Money causes more fights between couples than children and sex. I have found that most of these money fights stem from a lack of communication and understanding of a partner’s actions and priorities. Good news! You can build a bridge across the chasm of money mysteries and woes.
Here are five keys to understanding Men and Money:
1. Acknowledge a man’s primal need to be the provider. Being a bread winner tends to be an important part of the male identity. Managing the family finances is a natural extension of this, and across cultures, women value this attribute when looking for a partner.
However, conflict can arise as women bring more to the table.

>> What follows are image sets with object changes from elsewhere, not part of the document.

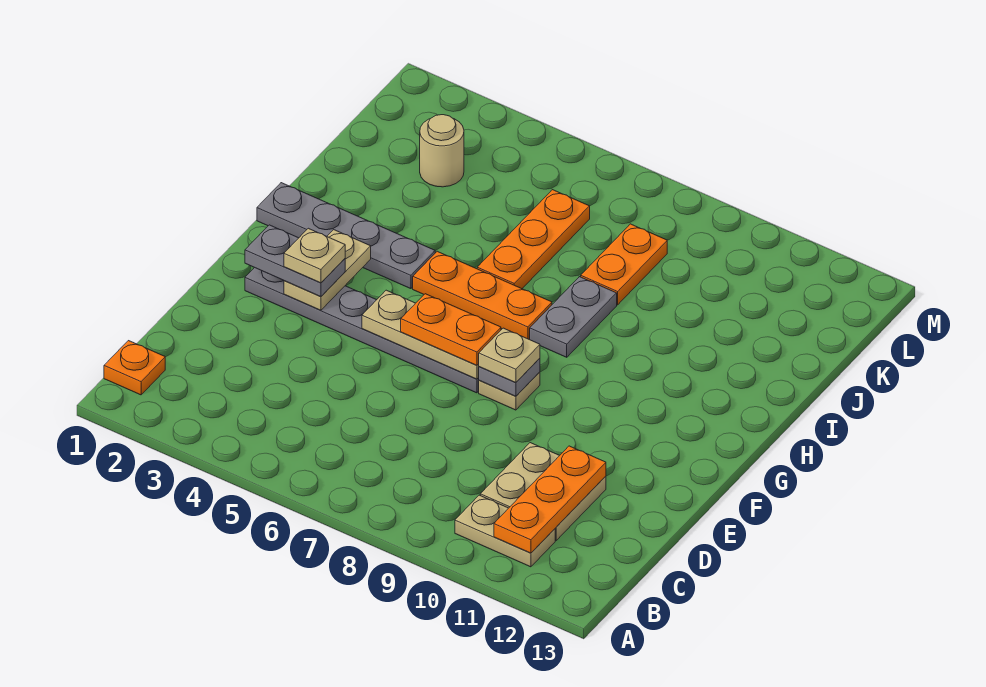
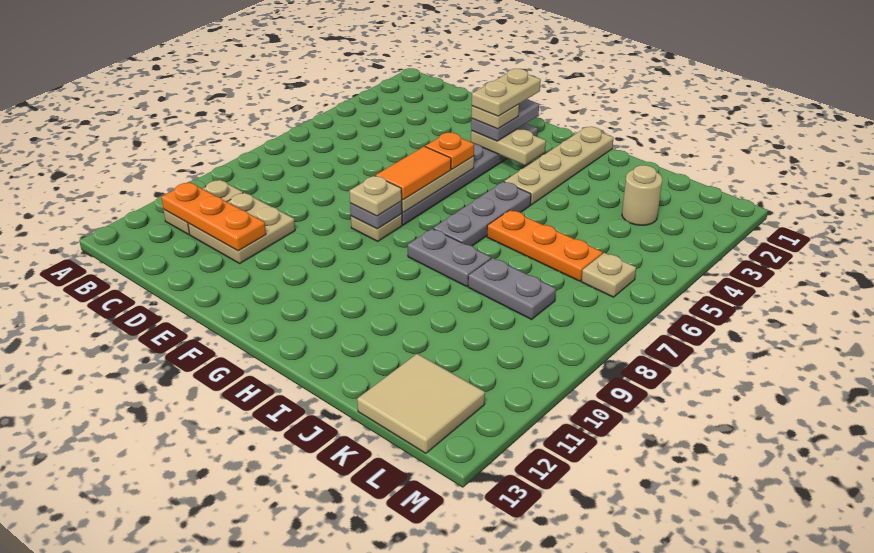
orange 1x1 plate [104,341,165,395] -> orange 1x1 plate moved to [425,133,474,169]
none -> tan 1x2 plate [472,69,541,116]
orange 1x2 plate [401,294,501,365] -> orange 1x2 tile [376,146,451,200]
grey 1x4 plate [257,183,435,289] -> tan 1x4 plate [504,127,613,205]
orange 1x3 plate [413,251,552,339] -> grey 1x3 plate [433,182,531,246]
orange 1x2 plate [581,224,667,305] -> grey 1x2 plate [468,258,556,320]
none -> tan 2x2 tile [357,354,485,453]
none -> tan 1x1 plate [581,253,636,297]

According to CNN, working wives now contribute over 33% to the family’s income, and in a 1/3rd of married households women are the primary breadwinner. As the wife’s contribution to the income grows, so does her involvement in the family finances. However, this does not change the primal need of man to be a provider. My advice… acknowledge this and he will be happy.
2. Get on the same page. Surveys of married couples show that there is a big misperception of what a family truly earns and spends. Both husband and wife tend to overstate how much they make, and wives report owing more debt than they actually do. Your gross income, how much debt you owe and how much you spend are not theoretical numbers. Put these actual numbers to paper and make sure you both know where you stand today.

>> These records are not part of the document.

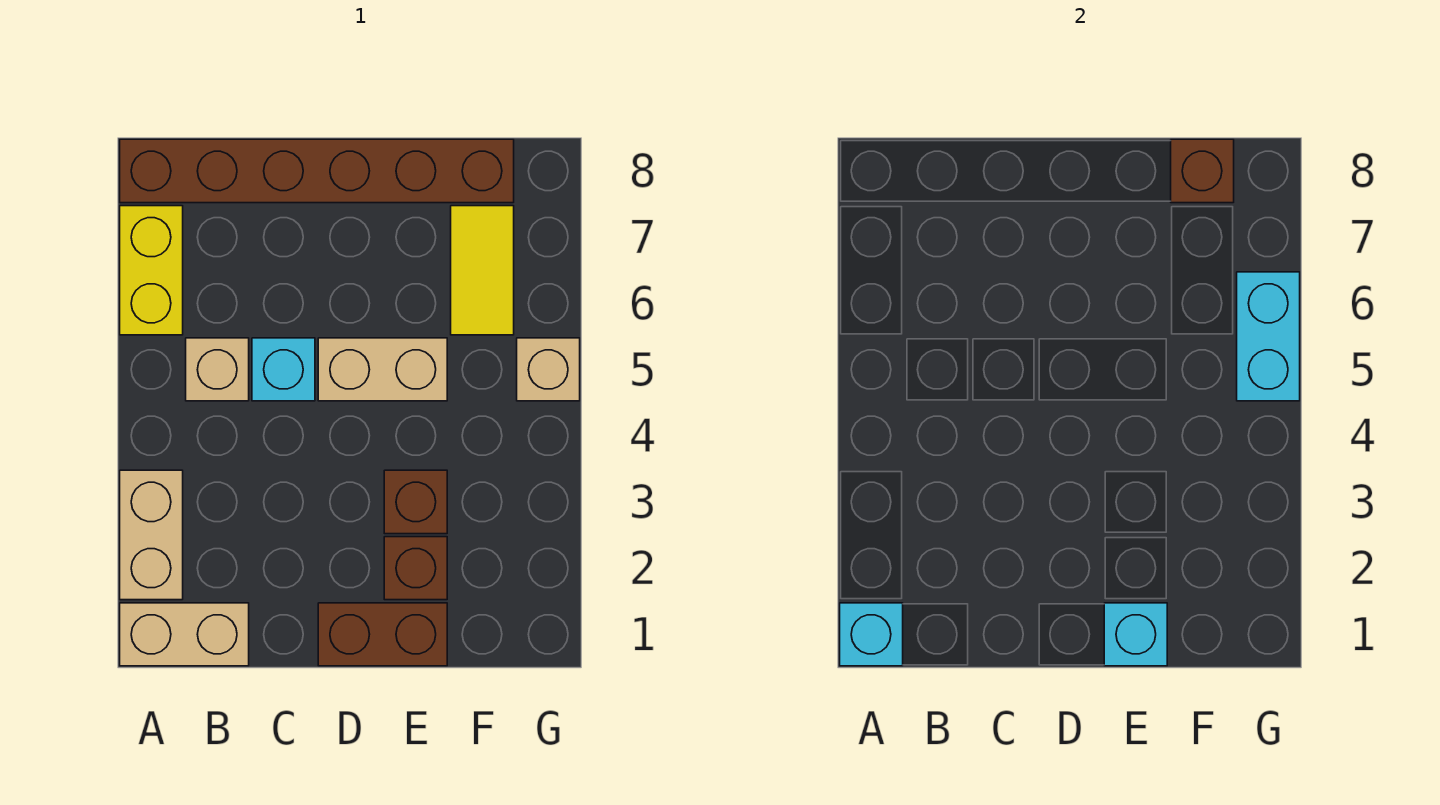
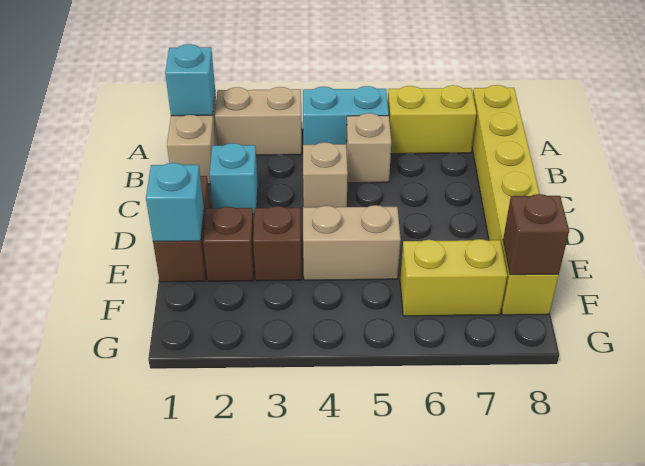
brown 1x6 brick [120,139,514,203] -> yellow 1x6 brick [472,85,559,315]
cyan 1x1 brick [252,338,315,401] -> cyan 1x1 brick moved to [209,143,258,214]
tan 1x2 brick [318,338,447,401] -> tan 1x2 brick turned to [303,205,401,280]
yellow 1x2 tile [451,206,514,335] -> yellow 1x2 brick [400,239,507,316]
tan 1x1 brick [517,338,580,401] -> tan 1x1 brick moved to [303,142,348,207]
cyan 1x2 brick [1237,272,1300,401] -> cyan 1x2 brick moved to [303,86,389,145]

3. Clarify each of your financial must-haves and set your family’s financial priorities. Women are usually the security seekers and men the risk takers. This can also create conflict. By articulating what is most important to each of you (for example, building an emergency fund or paying off debt) and then agreeing on the financial priorities of your family, you will have a clear understanding of what matters to you most as a family. Most couples actually agree on their priorities but did not realize it before writing it down.
4. Establish your financial roles and responsibility. Men and women still seem to follow the traditional roles of the husband managing the investing and the wife handling the everyday cash flow decisions. However in my experience as a financial planner, more often I have found that one spouse handles almost all of the family’s finances and the other is not actively involved. Regardless of who does what, a couple needs to know what is going on financially. At least monthly, have a 30 minute money meeting where you look at how much you have spent for the month and how you are progressing towards your goals.
5. Give each other credit and be kind. This may seem like a silly thing to say, but too often it is easier to point fingers than to pat your spouse on the back.
The cliché that men are simple resonates with me. My husband needs to eat regularly or he gets grumpy, likes an organized house, and tunes out when there is any kind of drama. When it comes to money, I do the investing and budgeting. About once a month I let him know how much money we have spent, if we need to cut back and how our investments are doing. He usually nods his head and then says “Good job honey.” It’s no ticker-tape parade, but it makes me happy. Money is not a hot topic for us, and I attribute that to following these five keys to understanding men and money written above.